§ Yang Diminta:
Lanjutkan tulisan tentang pelaksanaan Syariat Islam di Aceh, dimulai setelah kalimat terakhir yang tertera.

§ Kutipan Terpilih:
%%

Oleh: Hery Tanjong
Direktur Eksekutif LSM LABANG BANGSA
Banda Aceh
PELAKSANAAN Syariat Islam di Aceh di semua lini menurut saya telah berjalan, dengan adanya pelaksanaan kegiatan dan praktikal bernuansa Islami ini menunjukkan itikad baik pemerintah dalam merealisasi kehidupan masyarakat yang bermartabat dan berakhlaqul karimah, banyak instansi dan lembaga di Aceh menjadi under buffer pemerintah mendampinginya.
Namun tidak bisa dinafi, bukan sedikit juga pembenahan pembenahan yang masih sangat di butuhkan dan urgens, pengaruh era digital dewasa ini seakan telah memusnahkan Aceh dari pondasi mekkah yang pernah menjadi serambinya, masyarakat yang bertaraf pendidikan di atas rata rata tidak terlalu mempersoalkan syariat kepada lingkungan dan kelurganya, masyarakat menengah hanya menunggu tanpa action, di sayangkan yang lebih miris adalah saudara saudara di pedalaman yang gampang terjangkit dan terjebak dengan pendangkalan aqidah, nah kemudian ini tanggung jawab siapa?

%%

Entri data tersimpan
%%

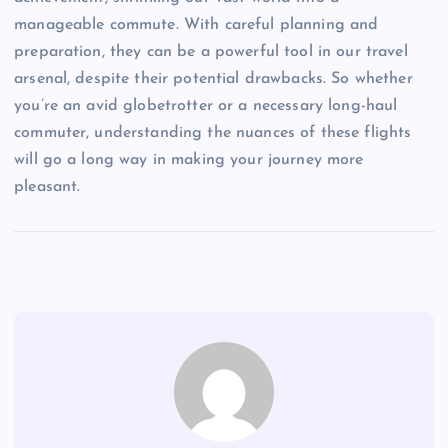
manageable commute. With careful planning and
preparation, they can be a powerful tool in our travel
arsenal, despite their potential drawbacks. So whether
you’re an avid globetrotter or a necessary long-haul
commuter, understanding the nuances of these flights
will go a long way in making your journey more
pleasant.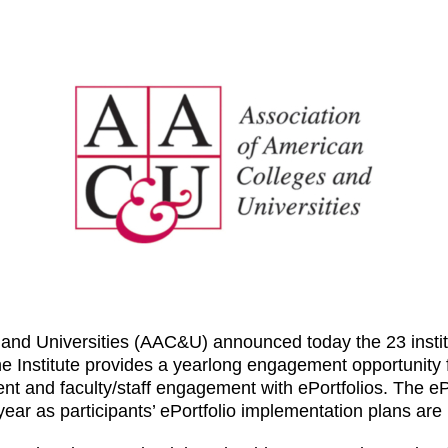
and Universities (AAC&U) announced today the 23 institut
he Institute provides a yearlong engagement opportunity
ent and faculty/staff engagement with ePortfolios. The e
ear as participants’ ePortfolio implementation plans are p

%%

§ Jawaban Latihan:
Saya berpendapat ini semata tidak lah dipundak pemerintah, para pengambil kebijakan dan pemutus hukum pun akan kualahan jika tidak seiring dengan target yang ingin dicapai bersama, seperti contoh keberadaan Polisi Syariat, banyak masyarakat yang in-tolerir, tapi bukankah aturan ini bukan hukum pemerintah? Toh ada atau tanpa polisi syariat sekalipun masyarakat telah menerima hukum ini 1000 tahun yang lalu, wajib menutup aurat, tidak maisir, tidak berkhalwat tapi kemudian apa yang terjadi jika aparat dan abdi Negara ini turun ke jalan dan melakukan penertiban, razia dan sebagainya?
Secara tidak langsung banyak masyarakat yang menganggap ini asasi dan bertentangan. Secara lantang masih ada masyakarat Aceh yang mengganggap WH merazia pakaian ketat adalah salah dan bertentangan dengan asasi individu, bukankah itu hukum Tuhan? Subhanllah !!
Sehingga saya berharap persoalan syariat islam ini tidak melihat sebelah mata dan hanya mampu berafiliasi terhadap kinerja pemerintah, terlebih kepada mari menginstropeksi dan bercermin terhadap tanggung jawab dan keberadaan kita di tengah tengah ummat dan keluarga, bukankah kita juga sebagai khalifah?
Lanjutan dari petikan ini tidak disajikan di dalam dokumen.